Au Canada, la loi ne précise pas avec clarté ce que constitue un «casier judiciaire». Généralement, on entend par casier judiciaire la liste des condamnations pénales, corroborées par les empreintes digitales des personnes, telle que compilée par la Gendarmerie royale du Canada dans le Centre canadien de renseignements policiers, mieux connu sous l’abréviation anglaise C.P.I.C( 1). Ces informations sont transmises à la G.R.C. entre autres par les corps policiers qui ont procédé à la prise de ces empreintes en vertu de la Loi sur l’identification des criminels(2). Cette loi stipule que :

2.(1) Quiconque est légalement détenu sous une inculpation d’acte criminel ou en vertu d’une condamnation pour acte criminel […] peut être soumis, par ceux qui en ont la garde ou sur leur ordre :
a) aux mensurations et autres opérations en usage dans le système d’identification des criminels, dit bertillonnage; […]
(2) Il est permis de recourir à la force dans la mesure où il est nécessaire pour mener à bien les mensurations et autres opérations mentionnées au paragraphe (1)

L’infraction dite «mixte» peut être considérée comme un acte criminel aux fins de cette loi. Les policiers ont donc dans ces cas le pouvoir de prendre les empreintes digitales. Par ailleurs, si dans le cas d’infractions punissables par voie de déclaration sommaire de culpabilité les policiers n’ont pas le pouvoir de prélever des empreintes digitales, la loi ne le leur défend pas. Ils peuvent, en effet, inviter une personne à donner ses empreintes et ils sont fortement incités à procéder ainsi. Cependant, en pratique, ils ne le font pas systématiquement et les accusés d’infractions punissables par voie de déclaration sommaire de culpabilité peuvent en principe refuser de faire prendre leurs empreintes.

Puisque les policiers ne prennent pas nécessairement les empreintes digitales de toutes les personnes accusées d’infractions punissables par voie de déclaration sommaire, certaines des personnes reconnues coupables d’infractions criminelles n’ont pas de «casier judiciaire» dans le sens décrit précédemment.

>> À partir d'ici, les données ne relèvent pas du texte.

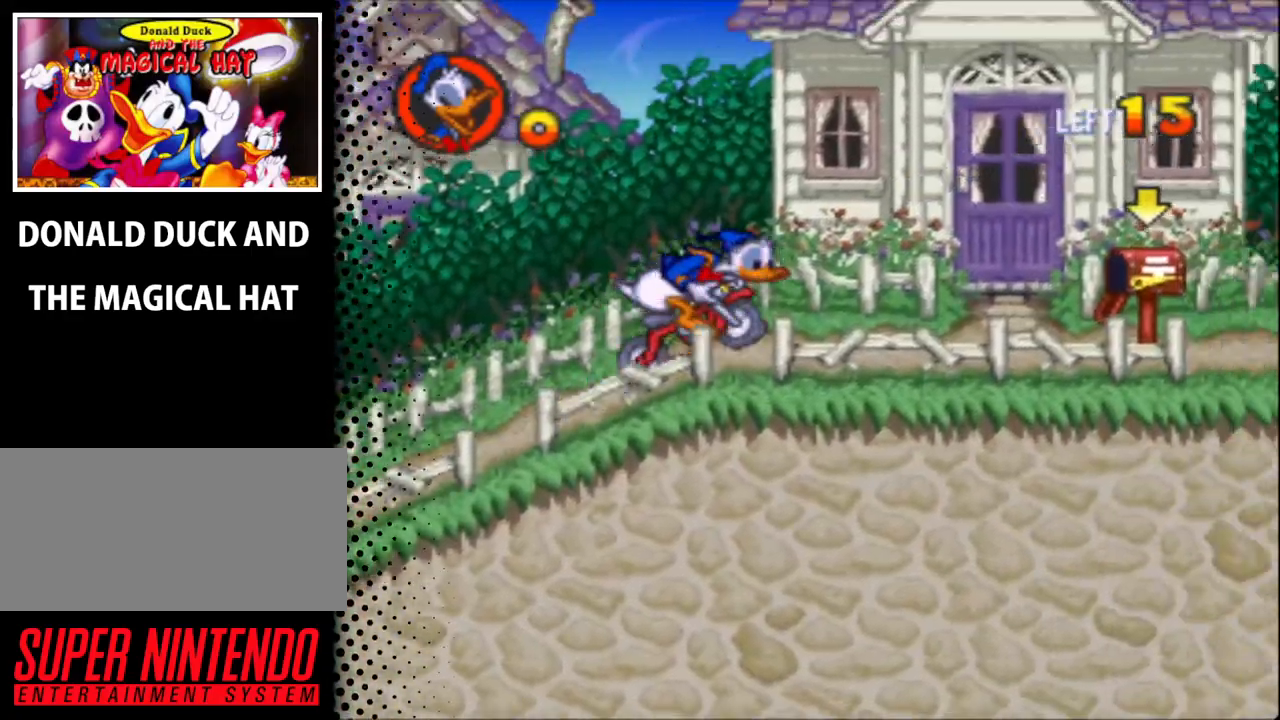
{"buttons": ["DPAD_RIGHT"], "events": [[400, "A", "down"], [467, "A", "up"]]}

La notion d’antécédents judiciaires est encore plus large que la précédente, puisqu’elle peut inclure des condamnations pour des infractions fédérales ou provinciales qui ne sont pas de nature criminelle.

L’ampleur

L’ampleur des «antécédents judiciaires» varie évidemment selon les notions utilisées pour saisir le phénomène. En 2001(3), 2 600 994 hommes et 681 199 femmes de 18 ans et plus avaient un «casier judiciaire» au Canada(4). En tenant compte de l’estimation de la population fournie par Statistique Canada, en 1999 environ 20 % des hommes et 5 % des femmes de 15 à 69 ans avaient un «casier judiciaire». En tenant compte du nombre considérable de personnes reconnues coupables «d’infractions sommaires» et de celles dont on n’a pas pris les empreintes digitales, il est raisonnable d’estimer qu’environ le quart (25 %) des hommes et environ 7 % des femmes ont déjà été reconnus coupables d’une infraction criminelle(5). Enfin, étant donné que les personnes reconnues coupables d’infractions criminelles sont surreprésentées dans les groupes sociaux économiques défavorisés, on peut raisonnablement faire l’hypothèse qu’au moins le tiers des hommes de ces groupes portent le fardeau d’antécédents judiciaires. Ces données suggèrent, d’une part, qu’il s’agit d’un problème non négligeable, si ce n’est que du point de vue quantitatif et que, d’autre part, il y a certes des différences considérables entre les personnes de ce groupe quant au nombre et à la gravité de leurs antécédents et quant à leurs caractéristiques personnelles.

Les conséquences

Plusieurs études juridiques, réalisées tant aux États-Unis, en Europe, qu’au Canada ont amplement documenté que les conséquences légales des condamnations pénales sont très nombreuses, particulièrement dans le domaine de l’emploi. Plusieurs dispositions législatives restreignent ou prohibent l’accès à l’exercice d’un métier ou d’une profession ou à l’obtention d’un permis de travail.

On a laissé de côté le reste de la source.